# Records for the exercise:

=== Begin Enclosure ===

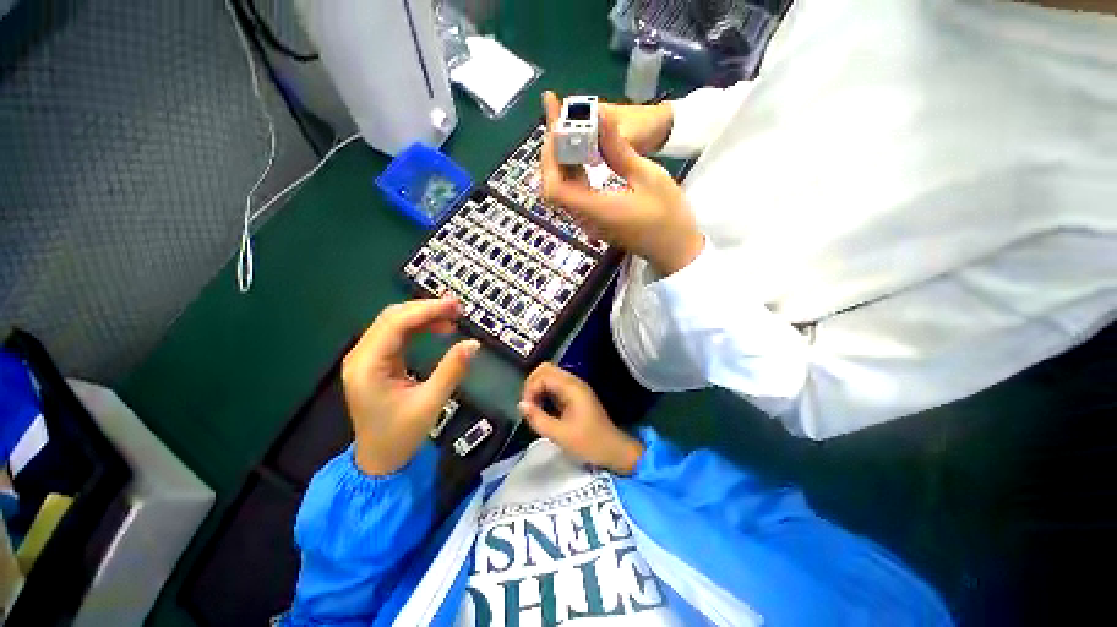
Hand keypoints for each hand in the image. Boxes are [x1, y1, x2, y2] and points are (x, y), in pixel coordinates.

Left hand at [342, 297, 479, 475]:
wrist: (379, 461)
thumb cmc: (401, 436)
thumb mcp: (431, 403)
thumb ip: (452, 370)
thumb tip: (474, 343)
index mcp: (368, 366)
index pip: (396, 324)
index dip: (426, 310)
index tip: (455, 306)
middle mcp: (361, 356)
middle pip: (392, 317)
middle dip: (426, 309)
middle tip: (458, 308)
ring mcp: (366, 358)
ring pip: (394, 323)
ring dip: (423, 316)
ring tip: (452, 317)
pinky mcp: (376, 362)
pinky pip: (397, 335)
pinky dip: (419, 327)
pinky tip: (438, 328)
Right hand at [518, 363, 643, 475]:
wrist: (613, 450)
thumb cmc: (589, 443)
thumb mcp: (560, 435)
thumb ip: (538, 419)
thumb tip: (521, 405)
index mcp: (572, 388)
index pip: (543, 374)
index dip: (530, 388)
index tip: (526, 408)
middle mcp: (573, 382)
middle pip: (546, 369)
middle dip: (532, 384)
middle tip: (528, 405)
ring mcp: (575, 387)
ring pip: (549, 376)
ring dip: (537, 388)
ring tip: (533, 408)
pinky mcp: (575, 394)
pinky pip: (555, 385)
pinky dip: (544, 392)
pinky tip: (542, 408)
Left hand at [541, 91, 703, 276]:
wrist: (673, 249)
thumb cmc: (668, 216)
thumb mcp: (649, 177)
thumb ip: (619, 150)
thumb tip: (599, 117)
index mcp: (595, 210)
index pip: (554, 187)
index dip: (550, 157)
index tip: (557, 126)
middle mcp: (584, 218)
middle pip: (553, 186)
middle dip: (551, 151)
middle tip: (557, 117)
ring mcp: (587, 221)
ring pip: (561, 189)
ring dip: (560, 159)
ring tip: (565, 127)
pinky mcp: (593, 219)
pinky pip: (573, 193)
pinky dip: (571, 170)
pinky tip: (579, 151)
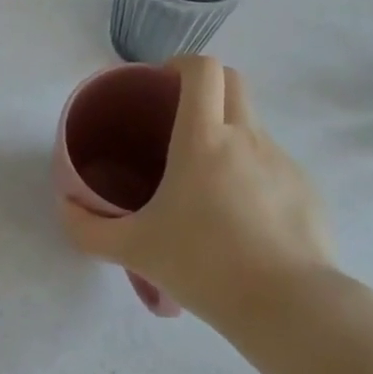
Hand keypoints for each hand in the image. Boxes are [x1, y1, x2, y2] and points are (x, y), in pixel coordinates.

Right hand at [60, 56, 333, 327]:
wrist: (290, 308)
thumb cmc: (204, 265)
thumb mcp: (134, 249)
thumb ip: (88, 228)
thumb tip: (65, 206)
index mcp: (203, 138)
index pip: (203, 69)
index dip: (183, 64)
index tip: (163, 84)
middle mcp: (246, 137)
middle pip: (233, 81)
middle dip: (207, 87)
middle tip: (181, 121)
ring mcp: (282, 162)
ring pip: (252, 126)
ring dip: (229, 135)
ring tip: (208, 185)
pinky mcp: (307, 190)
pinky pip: (274, 165)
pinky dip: (254, 174)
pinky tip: (243, 219)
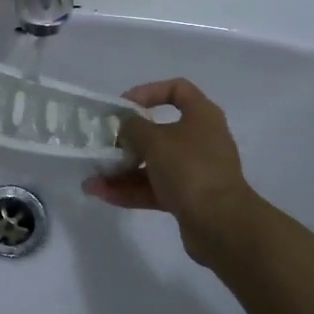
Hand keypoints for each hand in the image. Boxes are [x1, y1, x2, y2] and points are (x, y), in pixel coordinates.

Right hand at [82, 78, 265, 271]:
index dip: (148, 92)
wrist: (220, 224)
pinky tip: (101, 194)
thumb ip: (132, 127)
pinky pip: (153, 188)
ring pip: (153, 164)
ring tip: (92, 178)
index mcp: (201, 116)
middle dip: (127, 140)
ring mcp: (194, 171)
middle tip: (104, 145)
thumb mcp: (154, 140)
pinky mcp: (187, 198)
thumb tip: (125, 126)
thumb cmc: (189, 169)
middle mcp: (200, 139)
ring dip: (122, 170)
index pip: (177, 90)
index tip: (123, 106)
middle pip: (159, 131)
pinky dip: (129, 190)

=== End Enclosure ===

# Work task:
The expected answer is the lines from the one containing "middle mcp: (200, 139)" through the end of the material, reproduced exactly with both ends kept.

# Exercise answer:
middle mcp: (200, 139)
ring dip: (122, 170)
index pip: (177, 90)
index tip: (123, 106)
middle pip: (159, 131)
pinky dip: (129, 190)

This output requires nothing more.